— Start DATASET —
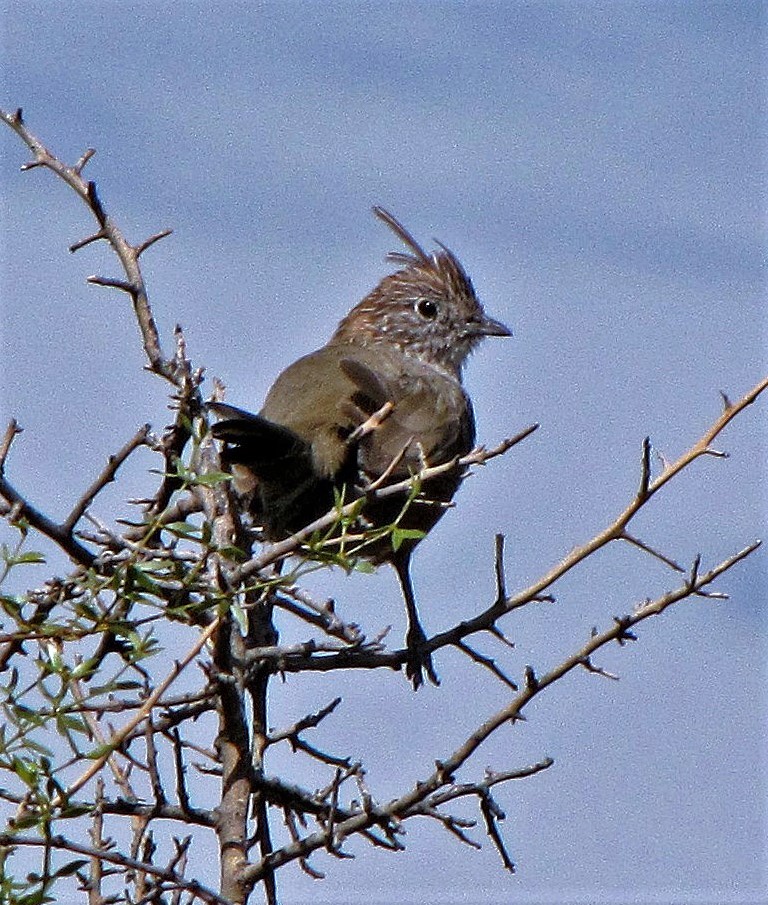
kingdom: Animalia
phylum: Chordata
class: Aves
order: Passeriformes
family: Rhinocryptidae
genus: Rhinocrypta
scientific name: Rhinocrypta lanceolata
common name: Crested gallito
— End DATASET —
Write out the lines above word for word, leaving the picture out of your answer.

kingdom: Animalia
phylum: Chordata
class: Aves
order: Passeriformes
family: Rhinocryptidae
genus: Rhinocrypta
scientific name: Rhinocrypta lanceolata
common name: Crested gallito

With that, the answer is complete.